The Most Forgotten Film And TV Roles Of Jeff Goldblum
Jeff Goldblum has been a household name for nearly 40 years. To many, the Pittsburgh-born actor first made himself known in David Cronenberg's 1986 body-horror remake of 1950s classic "The Fly"; for others, perhaps it was Lawrence Kasdan's 1983 classic "The Big Chill," about as different a film as one could imagine. Still more, possibly, remember him driving that crazy motorcycle in Robert Altman's 1975 masterpiece "Nashville." If nothing else, it was clear early on that this lanky, wild-eyed actor had a knack for working with top-notch filmmakers.
Wherever viewers first took notice, there's no doubting that "The Fly" took his career to the next level, and he hasn't looked back since. Those early films paved the way for the sort of funny, brilliant, eccentric characters Goldblum has since perfected, from cynical mathematician Ian Malcolm in the "Jurassic Park" films to the alien warlord Grandmaster in "Thor: Ragnarok" to himself in the Disney+ docuseries "The World According to Jeff Goldblum."

*Recorded information*:
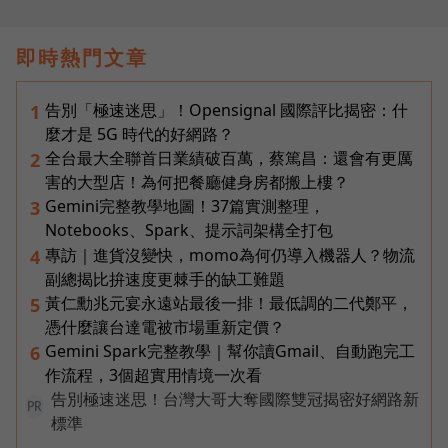
即時熱門文章
告別「極速迷思」！Opensignal 國際評比揭密：什
1
麼才是 5G 時代的好網路？
全台最大全聯首日業績破百萬，蔡篤昌：還會有更厲
2
害的大型店！為何把餐廳健身房都搬上樓？
Gemini完整教學地圖！37篇實測整理，
3
Notebooks、Spark、提示詞架構全打包
專訪｜進貨沒變快，momo為何仍導入機器人？物流
4
副總揭比拚速度更棘手的缺工難題
黃仁勳兆元宴永遠站最後一排！最低調的二代鄭平，
5
憑什麼讓台達電被市場重新定價？
Gemini Spark完整教學｜幫你讀Gmail、自動跑完工
6
作流程，3個超實用情境一次看
告別極速迷思！台灣大哥大奪國際雙冠揭密好網路新
PR
標準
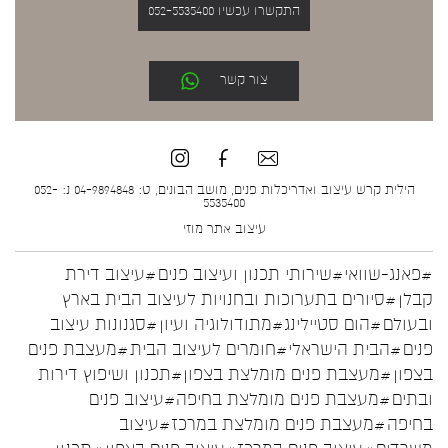
התקשרו עכשיו 052-5535400
צור קשר
הילית קרש עיצוב ואדריכלות פנים, מושב הבונים, ט: 04-9894848 נ: 052-
5535400
עיצוב אתר
מוזי
#פאנג-שוואי
#שירותי תכנון ועיצוב פנים
#עיצוב דירת
קבלן
#סיורים בתערוכות ובחנויות לעיצוב הבית בארץ
ובעולם
#הום סטיילינג
#מתודולוגיה ועיון
#סגנונות עיצוב
פנים
#הבית הישראלי
#חומרים לעיצוב הבית
#מעצבת פנים
בצפון
#מעצבת פנים מומלצת בצפון
#תכנון ושיפוץ דירות
ובתים
#מעצבת פנים מומלצת בחיפה
#עיצוב פנים
בחיפה
#מעצבת פנים מומלצת במרכז
#עיצוב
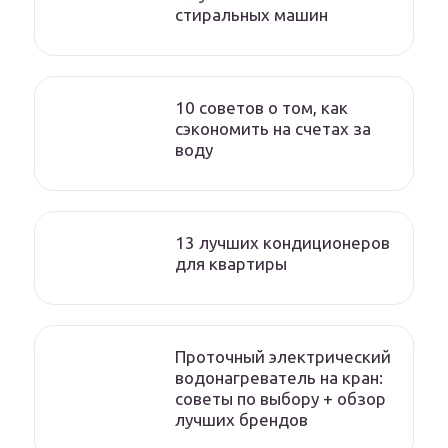
стиральных машин
10 советов о том, как
сэкономить на счетах за
воду
13 лучших кондиционеров
для квартиры
Проточный электрический
водонагреватель на кран:
советы по выбору + обзор
лучших брендов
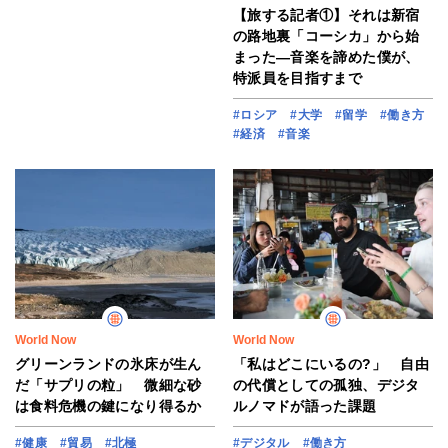
【旅する記者①】それは新宿
の路地裏「コーシカ」から始
まった―音楽を諦めた僕が、
特派員を目指すまで
#ロシア
#大学
#留学
#働き方
#経済
#音楽
World Now
World Now
グリーンランドの氷床が生ん
「私はどこにいるの?」 自由
だ「サプリの粒」 微細な砂
の代償としての孤独、デジタ
は食料危機の鍵になり得るか
ルノマドが語った課題
#健康
#貿易
#北極
#デジタル
#働き方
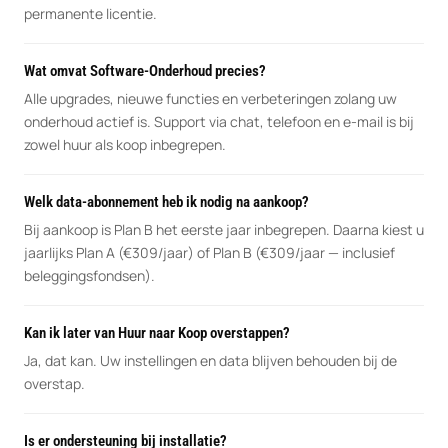
permanente licentie.
Wat omvat Software-Onderhoud precies?
Alle upgrades, nieuwe functies en verbeteringen zolang uw
onderhoud actief is. Support via chat, telefoon en e-mail is bij
zowel huur als koop inbegrepen.
Welk data-abonnement heb ik nodig na aankoop?
Bij aankoop is Plan B het eerste jaar inbegrepen. Daarna kiest u
jaarlijks Plan A (€309/jaar) of Plan B (€309/jaar — inclusief
beleggingsfondsen).
Kan ik later van Huur naar Koop overstappen?
Ja, dat kan. Uw instellingen en data blijven behouden bij de
overstap.
Is er ondersteuning bij installatie?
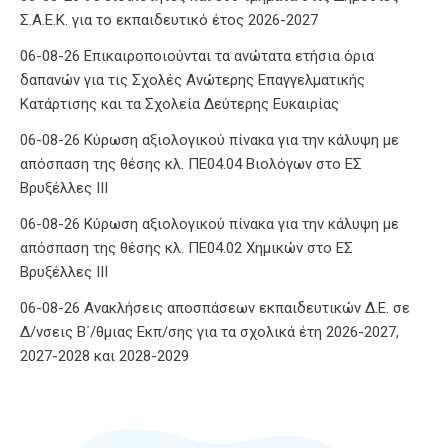
Σ.Α.Ε.Κ. για το εκπαιδευτικό έτος 2026-2027
06-08-26 Επικαιροποιούνται τα ανώτατα ετήσια όρια
δαπανών για τις Σχολές Ανώτερης Επαγγελματικής
Κατάρτισης και τα Σχολεία Δεύτερης Ευκαιρίας
06-08-26 Κύρωση αξιολογικού πίνακα για την κάλυψη με
απόσπαση της θέσης κλ. ΠΕ04.04 Βιολόγων στο ΕΣ
Βρυξέλλες ΙΙΙ
06-08-26 Κύρωση αξιολογικού πίνακα για την κάλυψη με
απόσπαση της θέσης κλ. ΠΕ04.02 Χημικών στο ΕΣ
Βρυξέλλες ΙΙΙ
06-08-26 Ανακλήσεις αποσπάσεων εκπαιδευτικών Δ.Ε. σε
Δ/νσεις Β΄/θμιας Εκπ/σης για τα σχολικά έτη 2026-2027,
2027-2028 και 2028-2029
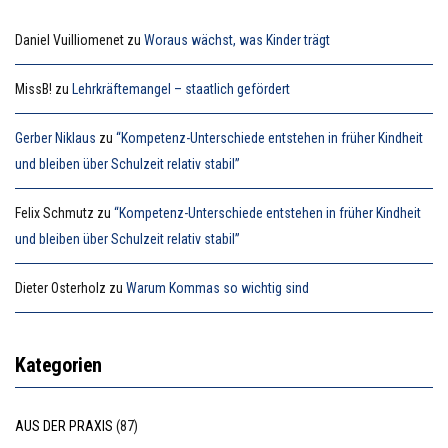
Daniel Vuilliomenet
zu
Woraus wächst, was Kinder trägt
MissB!
zu
Lehrkräftemangel – staatlich gefördert
Gerber Niklaus
zu
“Kompetenz-Unterschiede entstehen in früher Kindheit
und bleiben über Schulzeit relativ stabil”
Felix Schmutz
zu
“Kompetenz-Unterschiede entstehen in früher Kindheit
und bleiben über Schulzeit relativ stabil”
Dieter Osterholz
zu
Warum Kommas so wichtig sind
Kategorien
AUS DER PRAXIS
(87)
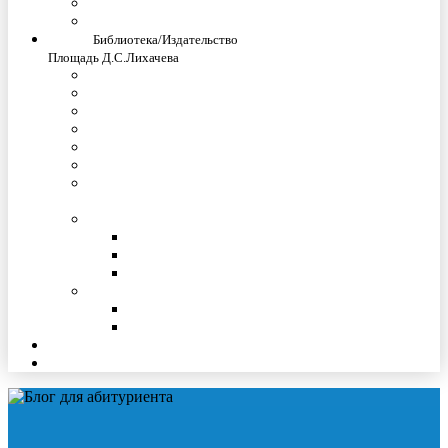
Контактная информация
Сведения об образовательной организации
Наука
Библиотека/Издательство
Площадь Д.С.Лихачева
Сайт Lihachev.ru
Международные Лихачевские научные чтения
Научные конференции
Студенческое научное общество
Конкурсы научных работ
Аспирантура
Центр мониторинга и анализа социально-
трудовых конфликтов
О библиотеке
Образовательные Интернет-ресурсы
Электронный каталог
Контактная информация
Издательство
Издания СПбГУП
Новые издания СПбГУП
Проживание
Гимназия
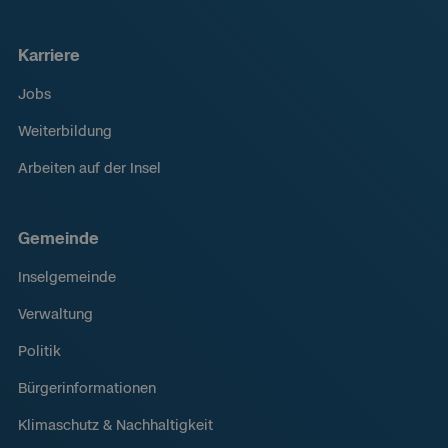
Karriere
Jobs
Weiterbildung
Arbeiten auf der Insel
Gemeinde
Inselgemeinde
Verwaltung
Politik
Bürgerinformationen
Klimaschutz & Nachhaltigkeit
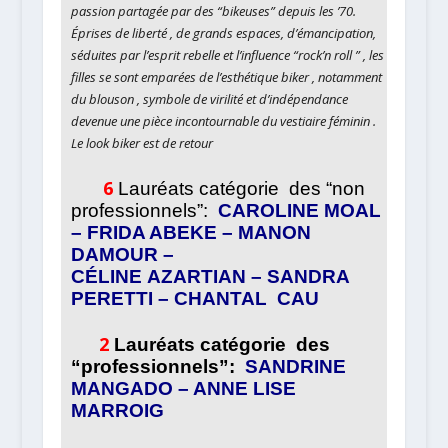
passion partagée par des “bikeuses” depuis les ’70.
Éprises de liberté , de grands espaces, d’émancipation,
séduites par l’esprit rebelle et l’influence “rock’n roll ” , les
filles se sont emparées de l’esthétique biker , notamment
du blouson , symbole de virilité et d’indépendance
devenue une pièce incontournable du vestiaire féminin .
Le look biker est de retour
6
Lauréats catégorie des “non
professionnels”:
CAROLINE MOAL
– FRIDA ABEKE – MANON
DAMOUR –
CÉLINE
AZARTIAN – SANDRA
PERETTI – CHANTAL CAU
2
Lauréats catégorie des
“professionnels”:
SANDRINE
MANGADO – ANNE LISE
MARROIG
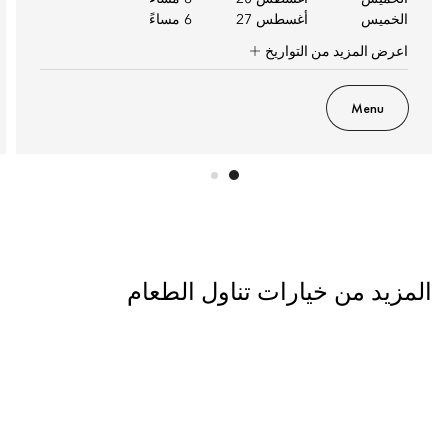
الخميس
أغسطس 27
6 مساءً
اعرض المزيد من التواريخ
Menu
المزيد من خيارات تناول الطعام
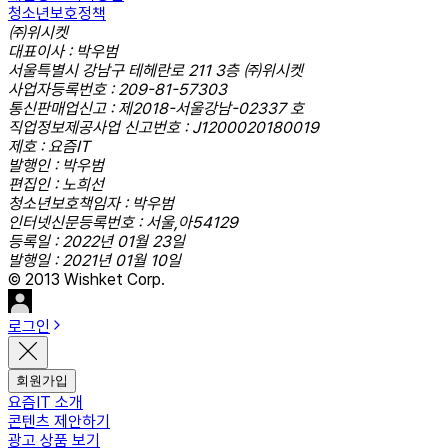
청소년보호정책
㈜위시켓
대표이사 : 박우범
서울특별시 강남구 테헤란로 211 3층 ㈜위시켓
사업자등록번호 : 209-81-57303
통신판매업신고 : 제2018-서울강남-02337 호
직업정보제공사업 신고번호 : J1200020180019
제호 : 요즘IT
발행인 : 박우범
편집인 : 노희선
청소년보호책임자 : 박우범
인터넷신문등록번호 : 서울,아54129
등록일 : 2022년 01월 23일
발행일 : 2021년 01월 10일
© 2013 Wishket Corp.
로그인
회원가입
요즘IT 소개
콘텐츠 제안하기
광고 상품 보기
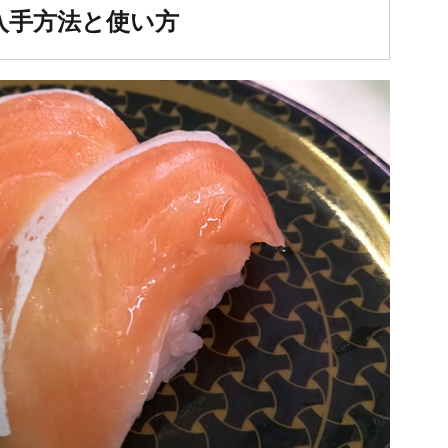
入手方法と使い方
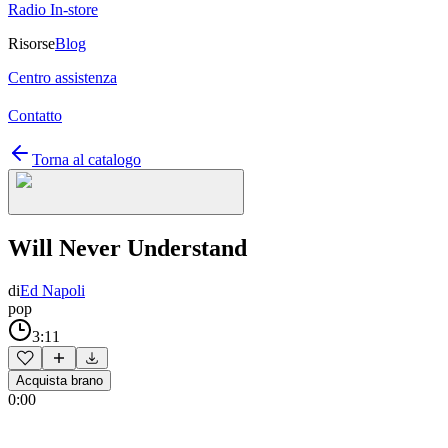
Radio In-store
Risorse
Blog
Centro assistenza
Contatto
Torna al catalogo
Will Never Understand
di
Ed Napoli
pop
3:11
Acquista brano
0:00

*Activity list*:
a. Rewrite the Jeff Goldblum article between "The Most Forgotten" and "with top-notch filmmakers.", inclusive, putting "landmark" in place of "masterpiece".
b. Condense the paragraph of the Jeff Goldblum article that begins "Wherever viewers first took notice" into a shorter version that keeps its main facts.
The material on this page is not needed for what you are asked to do here.

*Solutions in order*:
a.
The Most Forgotten Film And TV Roles Of Jeff Goldblum
Jeff Goldblum has been a household name for nearly 40 years. To many, the Pittsburgh-born actor first made himself known in David Cronenberg's 1986 body-horror remake of 1950s classic "The Fly"; for others, perhaps it was Lawrence Kasdan's 1983 classic "The Big Chill," about as different a film as one could imagine. Still more, possibly, remember him driving that crazy motorcycle in Robert Altman's 1975 landmark "Nashville." If nothing else, it was clear early on that this lanky, wild-eyed actor had a knack for working with top-notch filmmakers.

b. "The Fly" took Goldblum's career to a new level, and it has kept rising since. His early films led to the funny, brilliant, eccentric characters he has perfected: cynical mathematician Ian Malcolm in the "Jurassic Park" films, the alien warlord Grandmaster in "Thor: Ragnarok," and himself in the Disney+ docuseries "The World According to Jeff Goldblum."